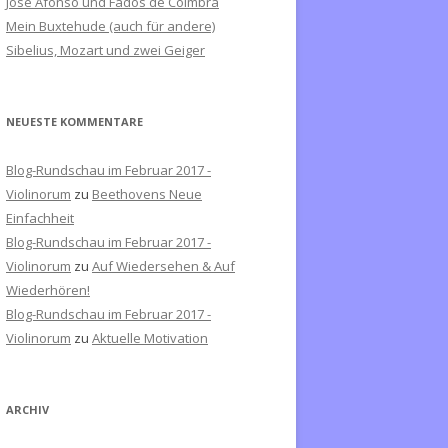
José Afonso und Fados de Coimbra
c
Mein Buxtehude (auch für andere)
h
Sibelius, Mozart und zwei Geiger
:
NEUESTE KOMMENTARE
Blog-Rundschau im Februar 2017 -
Violinorum
zu
Beethovens Neue
Einfachheit
Blog-Rundschau im Februar 2017 -
Violinorum
zu
Auf Wiedersehen & Auf
Wiederhören!
Blog-Rundschau im Februar 2017 -
Violinorum
zu
Aktuelle Motivation
ARCHIV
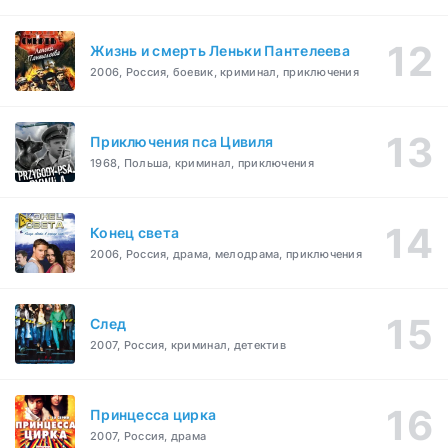
Жизнь и смерть Леньки Пантелеева
2006, Россия, боевик, криминал, приключения
Приключения пса Цивиля
1968, Польша, криминал, приключения
Конец света
2006, Россия, драма, мелодрама, приключения
След
2007, Россия, криминал, детектив
Принцесса цирка
2007, Россия, драма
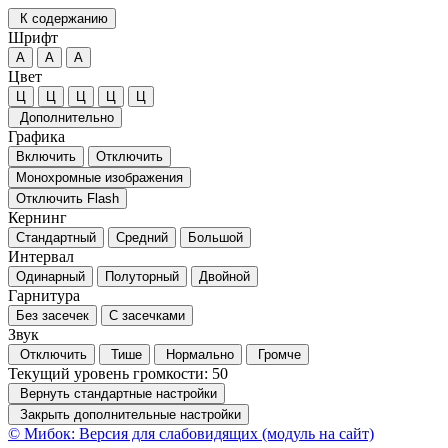
К содержанию
Шрифт
А
А
А
Цвет
Ц
Ц
Ц
Ц
Ц
Дополнительно
Графика
Включить
Отключить
Монохромные изображения
Отключить Flash
Кернинг
Стандартный
Средний
Большой
Интервал
Одинарный
Полуторный
Двойной
Гарнитура
Без засечек
С засечками
Звук
Отключить
Тише
Нормально
Громче
Текущий уровень громкости:
50
Вернуть стандартные настройки
Закрыть дополнительные настройки
© Мибок: Версия для слабовидящих (модуль на сайт)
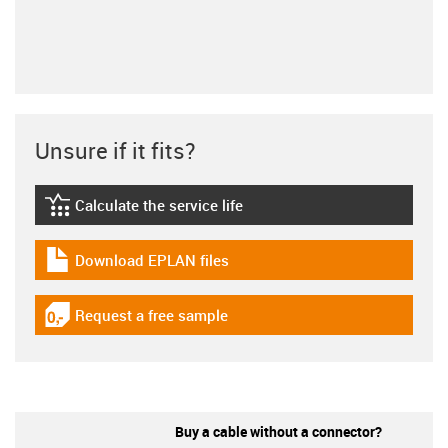
Unsure if it fits?
Calculate the service life
igus-icon-lebensdauerrechner
Download EPLAN files
igus-icon-download-plan
Request a free sample
igus-icon-gratismuster
Buy a cable without a connector?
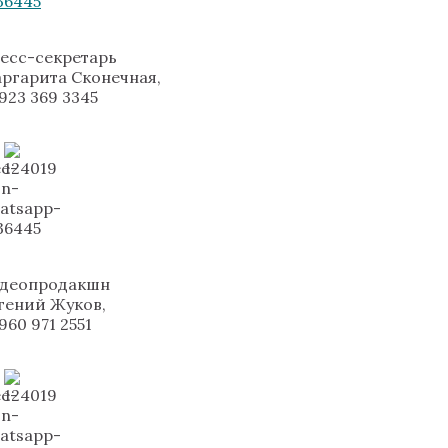
есс-секретарь
ргарита Сконечная,
 923 369 3345
деопродакшн
гений Жуков,
 960 971 2551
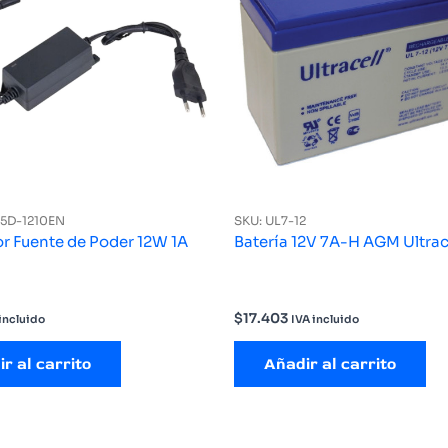
25D-1210EN
SKU: UL7-12
r Fuente de Poder 12W 1A
Batería 12V 7A-H AGM Ultrac
$
17.403
incluido
IVA incluido
r al carrito
Añadir al carrito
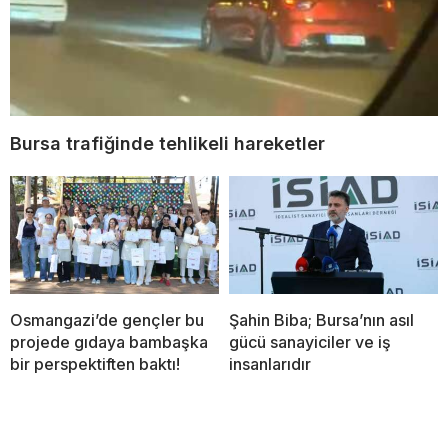
Bursa trafiğinde tehlikeli hareketler
Osmangazi’de gençler bu
Şahin Biba; Bursa’nın asıl
projede gıdaya bambaşka
gücü sanayiciler ve iş
bir perspektiften baktı!
insanlarıdır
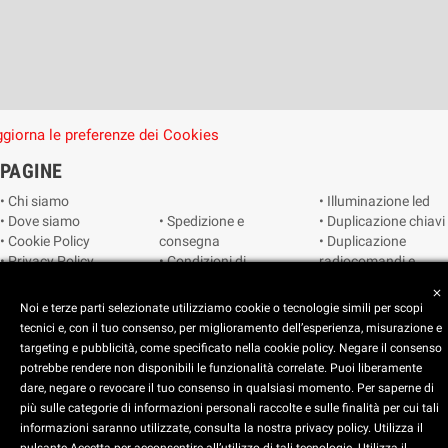
giorna le preferenze dei Cookies
PAGINE
• Chi siamo
• Illuminazione led
• Dove siamo
• Spedizione e
• Duplicazione chiavi
• Cookie Policy
consegna
• Duplicazione
• Privacy Policy
• Condizioni di
radiocomandi e
• Reimposta le
vendita
telecomandi
close
preferenze dei
• Catalogo
• Smart home
Noi e terze parti selezionate utilizziamo cookie o tecnologie simili per scopi
cookie
• Video sorveglianza
tecnici e, con il tuo consenso, per miglioramento dell’esperienza, misurazione e
targeting e pubblicità, come specificato nella cookie policy. Negare il consenso
potrebbe rendere non disponibili le funzionalità correlate. Puoi liberamente
Copyright © 2025 CEART | Negozio di elettronica Torino
dare, negare o revocare il tuo consenso in qualsiasi momento. Per saperne di
più sulle categorie di informazioni personali raccolte e sulle finalità per cui tali
x
C.E.A.R.T. Elettronica
informazioni saranno utilizzate, consulta la nostra privacy policy. Utilizza il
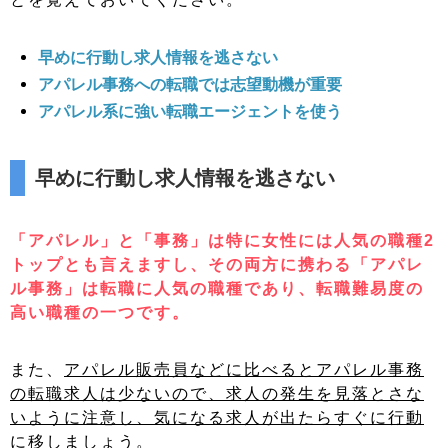
早めに行動し求人情報を逃さない
アパレル事務への転職では志望動機が重要
アパレル系に強い転職エージェントを使う
早めに行動し求人情報を逃さない
「アパレル」と「事務」は特に女性には人気の職種2
トップとも言えますし、その両方に携わる「アパレ
ル事務」は転職に人気の職種であり、転職難易度の
高い職種の一つです。
また、
アパレル販売員などに比べるとアパレル事務
の転職求人は少ないので、求人の発生を見落とさな
いように注意し、気になる求人が出たらすぐに行動
に移しましょう。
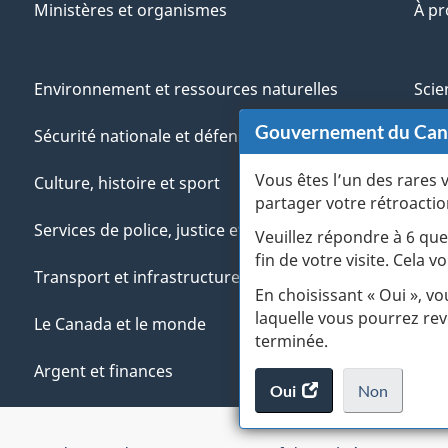
Ministères et organismes
À p
Environnement et ressources naturelles
Scie
Gouvernement du Ca
Sécurité nationale et défense
Aut
Vous êtes l’un des rares 
Culture, histoire et sport
Vété
partager votre rétroactio
Services de police, justice et urgences
Jeun
Veuillez répondre à 6 que
fin de votre visite. Cela
Transport et infrastructure
Gére
En choisissant « Oui », v
laquelle vous pourrez rev
Le Canada et le monde
terminée.
Argent et finances
Oui
accéder
Non
au
je
.
sondage.
ne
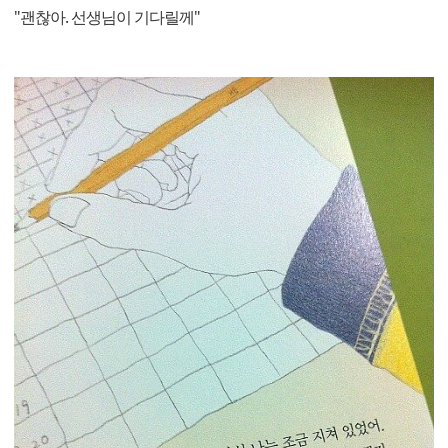
"괜찮아. 선생님이 기다릴께"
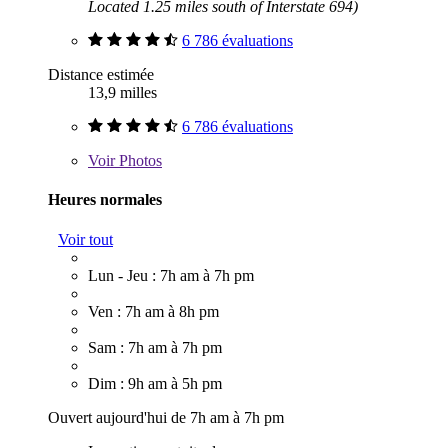
Located 1.25 miles south of Interstate 694)
6 786 évaluations
Distance estimée
13,9 milles
6 786 évaluations
Voir
Photos
Heures normales
Voir tout
Lun - Jeu : 7h am à 7h pm
Ven : 7h am à 8h pm
Sam : 7h am à 7h pm
Dim : 9h am à 5h pm
Ouvert aujourd'hui de 7h am à 7h pm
· · · · ·
Brief =>
Every line from the top of the entries through the line that holds "Calculate the service life" is to be quoted exactly, please, and nothing else; omit the pictures.

Response =>
José Afonso und Fados de Coimbra
c
Mein Buxtehude (auch für andere)
h
Sibelius, Mozart und zwei Geiger
:
NEUESTE KOMMENTARE
Blog-Rundschau im Februar 2017 -
Violinorum
zu
Beethovens Neue
Einfachheit
Blog-Rundschau im Februar 2017 -
Violinorum
zu
Auf Wiedersehen & Auf
Wiederhören!
Blog-Rundschau im Februar 2017 -
Violinorum
zu
Aktuelle Motivation
ARCHIV
Жизнь и смерть Леньки Пантелеева
2006, Россия, боевик, криминал, приключения
Приключения пса Цивиля
1968, Польша, криминал, приключения
Конец света
2006, Россия, драма, мелодрама, приключения
След
2007, Россия, криминал, детектив
Принцесса цирка
2007, Россия, драма
К содержанию
Шрифт
А
А
А
Цвет
Ц
Ц
Ц
Ц
Ц
Дополнительно
Графика
Включить
Отключить
Монохромные изображения
Отключить Flash
Кернинг
Стандартный
Средний
Большой
Интервал
Одинарный
Полуторный
Двойной
Гарнитура
Без засечек
С засечками
Звук
Отключить
Тише
Нормально
Громче
Текущий уровень громкости:
50
Вернуть стандартные настройки
Закрыть дополнительные настройки
© Мибок: Версия для слабовидящих (модуль на сайт)
Unsure if it fits?
Calculate the service life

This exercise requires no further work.